Entries taken from a collection:
◆ ◆ ◆ ◆ ◆

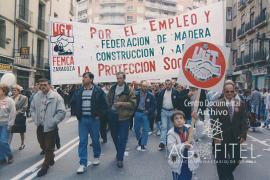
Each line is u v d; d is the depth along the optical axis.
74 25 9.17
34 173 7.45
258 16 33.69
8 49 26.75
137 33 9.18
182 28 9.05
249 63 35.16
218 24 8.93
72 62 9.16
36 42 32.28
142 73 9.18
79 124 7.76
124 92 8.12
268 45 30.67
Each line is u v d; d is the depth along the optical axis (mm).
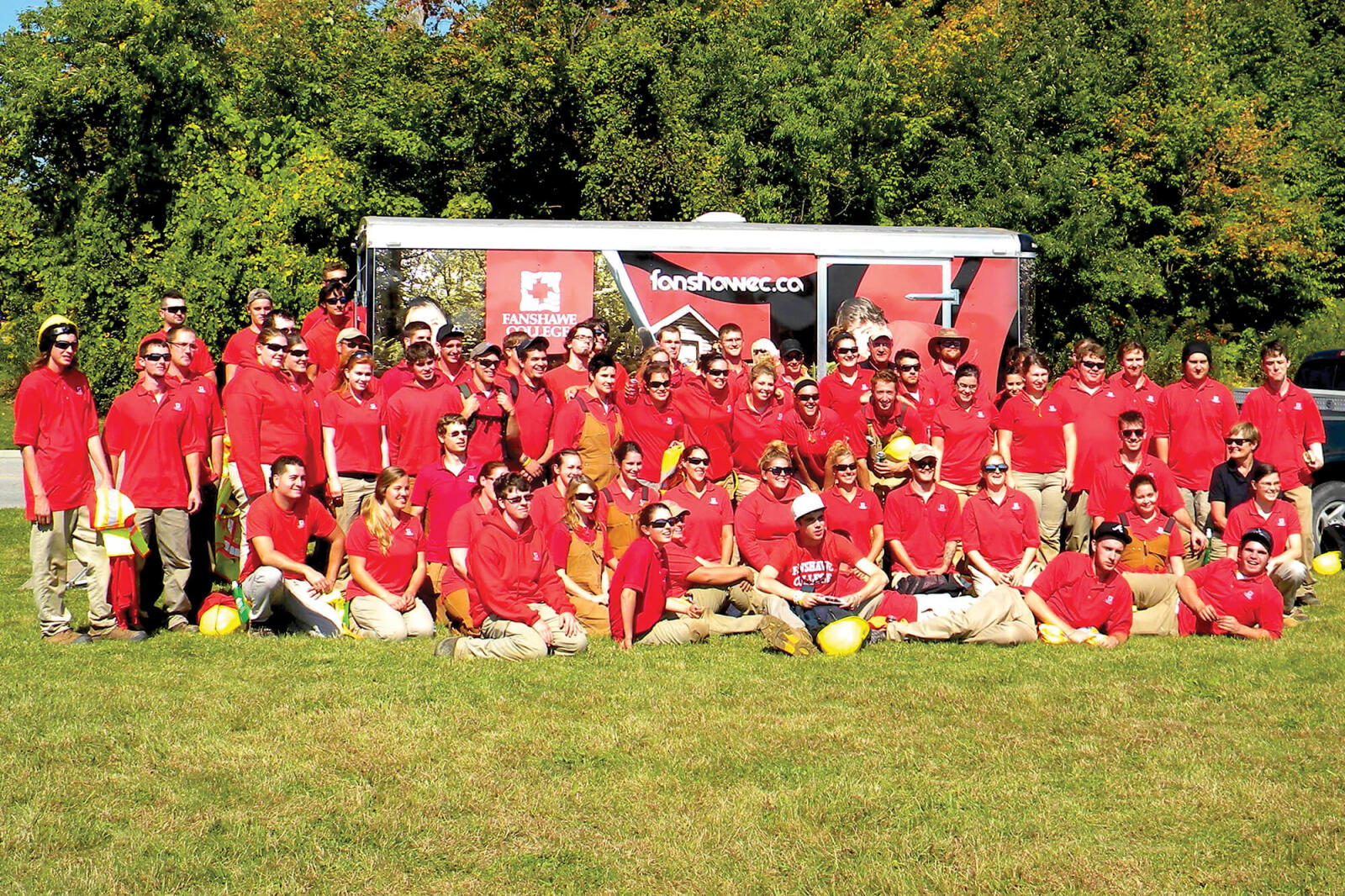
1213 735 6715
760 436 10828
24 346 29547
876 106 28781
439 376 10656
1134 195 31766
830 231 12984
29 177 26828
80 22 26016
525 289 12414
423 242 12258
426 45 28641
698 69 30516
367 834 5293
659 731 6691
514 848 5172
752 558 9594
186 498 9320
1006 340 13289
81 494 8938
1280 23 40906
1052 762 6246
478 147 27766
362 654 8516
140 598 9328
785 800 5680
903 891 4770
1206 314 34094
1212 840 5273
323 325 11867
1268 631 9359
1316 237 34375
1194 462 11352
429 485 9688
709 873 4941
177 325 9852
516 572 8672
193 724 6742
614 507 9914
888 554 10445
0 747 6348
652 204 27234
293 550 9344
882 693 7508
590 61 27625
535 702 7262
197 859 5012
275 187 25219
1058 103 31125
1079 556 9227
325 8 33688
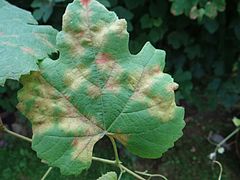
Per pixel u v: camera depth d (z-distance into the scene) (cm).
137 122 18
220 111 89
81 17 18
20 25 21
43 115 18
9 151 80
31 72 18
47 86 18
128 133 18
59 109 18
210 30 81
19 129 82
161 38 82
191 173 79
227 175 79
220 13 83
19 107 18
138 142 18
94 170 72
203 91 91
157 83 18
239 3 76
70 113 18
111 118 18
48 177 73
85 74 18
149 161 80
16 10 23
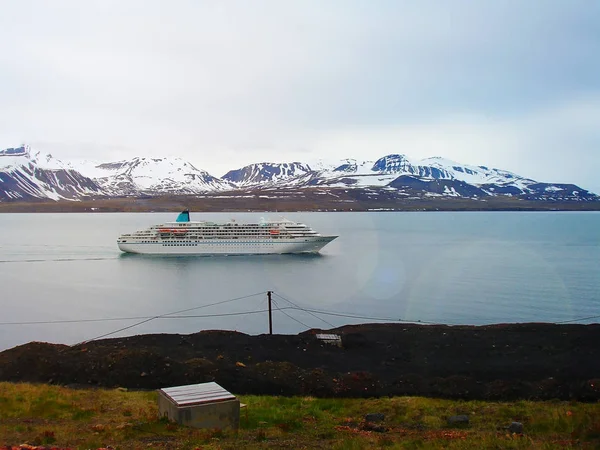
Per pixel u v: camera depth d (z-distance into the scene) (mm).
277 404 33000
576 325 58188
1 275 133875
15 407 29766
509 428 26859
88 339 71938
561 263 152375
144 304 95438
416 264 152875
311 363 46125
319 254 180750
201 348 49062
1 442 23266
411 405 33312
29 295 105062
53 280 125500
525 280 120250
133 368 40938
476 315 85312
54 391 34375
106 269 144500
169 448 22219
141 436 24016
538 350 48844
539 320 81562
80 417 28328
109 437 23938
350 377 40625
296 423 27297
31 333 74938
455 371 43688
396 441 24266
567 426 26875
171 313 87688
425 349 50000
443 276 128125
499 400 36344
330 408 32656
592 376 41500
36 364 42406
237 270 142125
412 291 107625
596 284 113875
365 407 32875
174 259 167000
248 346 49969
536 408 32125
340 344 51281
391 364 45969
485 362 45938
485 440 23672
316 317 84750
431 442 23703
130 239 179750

◆ ◆ ◆ ◆ ◆

- EXERCISE DETAILS
When you reach a picture in the records above, pass over it and transcribe the rest exactly.

- ANSWER TO THE PROBLEM
Each line is u v d; d is the depth along the optical axis.
74 25 9.17
34 173 7.45
258 16 33.69
8 49 26.75
137 33 9.18
182 28 9.05
249 63 35.16
218 24 8.93
72 62 9.16
36 42 32.28
142 73 9.18
79 124 7.76
124 92 8.12
268 45 30.67
Each line is u v d; d is the depth along the optical axis (mm).
1213 735 6715
760 436 10828
24 346 29547
876 106 28781
439 376 10656
1134 195 31766
830 231 12984
29 177 26828
80 22 26016
525 289 12414
423 242 12258
426 45 28641
698 69 30516
367 834 5293
659 731 6691
514 848 5172
752 558 9594
186 498 9320
1006 340 13289
81 494 8938
1280 23 40906
1052 762 6246
478 147 27766
362 654 8516
140 598 9328
785 800 5680
903 891 4770
1206 314 34094
1212 840 5273
323 325 11867
1268 631 9359
1316 237 34375
1194 462 11352
429 485 9688
709 873 4941
177 325 9852
516 572 8672
193 724 6742
614 507 9914
888 554 10445
0 747 6348
652 204 27234
293 550 9344
882 693 7508
590 61 27625
535 702 7262
197 859 5012
275 187 25219
1058 103 31125
1079 556 9227
325 8 33688
Per pixel u v: camera depth d (z-distance into the scene) (cm).
137 122 18
220 111 89
81 17 18
20 25 21
43 115 18
9 151 80
31 72 18
47 86 18
128 133 18
59 109 18
210 30 81
19 129 82
161 38 82
191 173 79
227 175 79
220 13 83
19 107 18
138 142 18
94 170 72
203 91 91
157 83 18
239 3 76
70 113 18
111 118 18
48 177 73
85 74 18
149 161 80
16 10 23
Per pixel u v: camera depth d (z-distance into the scene) (mm).
277 404 33000
576 325 58188
1 275 133875
15 407 29766
509 428 26859
88 339 71938
561 263 152375
144 304 95438
416 264 152875
311 363 46125
319 254 180750
201 348 49062
1 442 23266
411 405 33312
29 295 105062
53 280 125500
525 280 120250
133 368 40938
476 315 85312
54 391 34375
106 269 144500
169 448 22219
141 436 24016
538 350 48844
539 320 81562
80 417 28328
109 437 23938
350 377 40625
296 423 27297
31 333 74938
455 371 43688
396 441 24266
567 426 26875
171 313 87688
425 349 50000
443 276 128125
499 400 36344
330 408 32656
592 376 41500
36 364 42406
237 270 142125
412 291 107625
596 284 113875
365 407 32875
174 259 167000
248 346 49969
536 408 32125
340 344 51281
391 364 45969
485 362 45938
485 440 23672
316 317 84750
431 442 23703
130 239 179750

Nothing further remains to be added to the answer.